The check is usually made out to an independent third- party such as a Title Company, Escrow Company, Real Estate Attorney or your Real Estate Broker. Ask your Real Estate Agent to clarify who will hold the EMD.
The amount of the EMD sellers expect varies by region. The EMD amount is based on the customs and practices for a region, but is generally from 1% to 2% of the purchase price. In a competitive market place where demand exceeds the supply of homes, some buyers may offer a higher EMD than expected to impress the seller of their intent. In determining the amount of your EMD, consult your Real Estate Agent and balance the need to demonstrate your serious intent, against the good business practice of minimizing the deposit amount.
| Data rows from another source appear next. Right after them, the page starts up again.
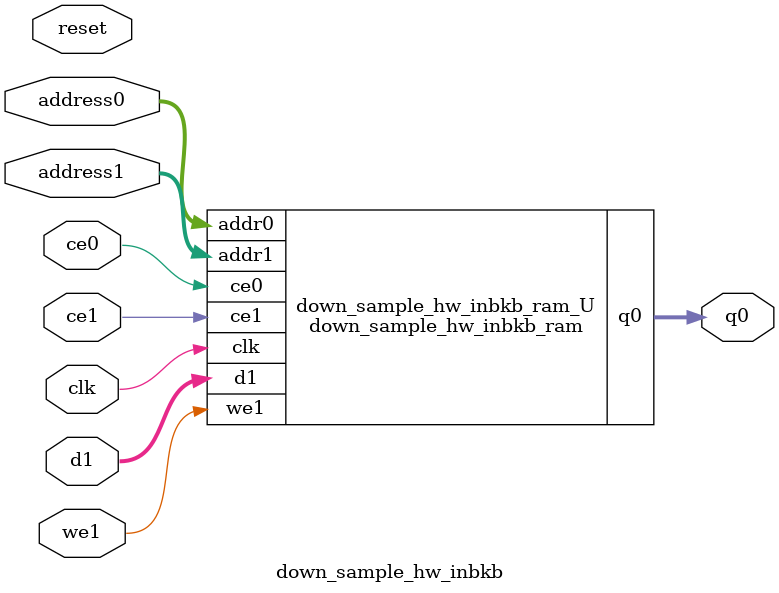
<source format=v>
`timescale 1 ns / 1 ps
module down_sample_hw_inbkb_ram (addr0, ce0, q0, addr1, ce1, d1, we1,  clk);

parameter DWIDTH = 16;
parameter AWIDTH = 6;
parameter MEM_SIZE = 62;

input[AWIDTH-1:0] addr0;
input ce0;
output reg[DWIDTH-1:0] q0;
input[AWIDTH-1:0] addr1;
input ce1;
input[DWIDTH-1:0] d1;
input we1;
input clk;

(* ram_style = "distributed" *)reg [DWIDTH-1:0] ram[0:MEM_SIZE-1];




always @(posedge clk)  
begin 
    if (ce0) begin
        q0 <= ram[addr0];
    end
end


always @(posedge clk)  
begin 
    if (ce1) begin
        if (we1) 
            ram[addr1] <= d1; 
    end
end


endmodule

`timescale 1 ns / 1 ps
module down_sample_hw_inbkb(
    reset,
    clk,
    address0,
    ce0,
    q0,
    address1,
    ce1,
    we1,
    d1);

parameter DataWidth = 32'd16;
parameter AddressRange = 32'd62;
parameter AddressWidth = 32'd6;
input reset;
input clk;
input[AddressWidth - 1:0] address0;
input ce0;
output[DataWidth - 1:0] q0;
input[AddressWidth - 1:0] address1;
input ce1;
input we1;
input[DataWidth - 1:0] d1;



down_sample_hw_inbkb_ram down_sample_hw_inbkb_ram_U(
    .clk( clk ),
    .addr0( address0 ),
    .ce0( ce0 ),
    .q0( q0 ),
    .addr1( address1 ),
    .ce1( ce1 ),
    .we1( we1 ),
    .d1( d1 ));

endmodule


</source>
The amount of the EMD is usually applied to reduce the purchase price of the property or to cover closing costs, as you dictate. For example, if you are purchasing a $300,000 property and you give an EMD of $3000, then the remaining balance owned at closing is $297,000 (plus closing costs). Alternatively, you may direct that the EMD be applied toward the closing costs.
Once a valid contract for purchase is created, an independent third-party usually holds the EMD until the purchase is either completed or cancelled. At this point, the money belongs jointly to both the seller and the buyer.
In cases where you make an offer that is accepted but later decide to cancel the offer, the terms specified in the contract (or state law) will dictate if, and under what circumstances, the EMD is returned to you. Be aware that you could loose your deposit if you do not not comply with the terms of your contract. Your Real Estate Agent can provide you information about how EMDs are dealt with if a contract is cancelled.
Since state law varies by region and practices can differ even within the same state, be sure to consult your Real Estate agent about the rules that apply to EMDs in your region of the country. You should also be aware that the EMD is not related to any down payment that you make toward your home loan.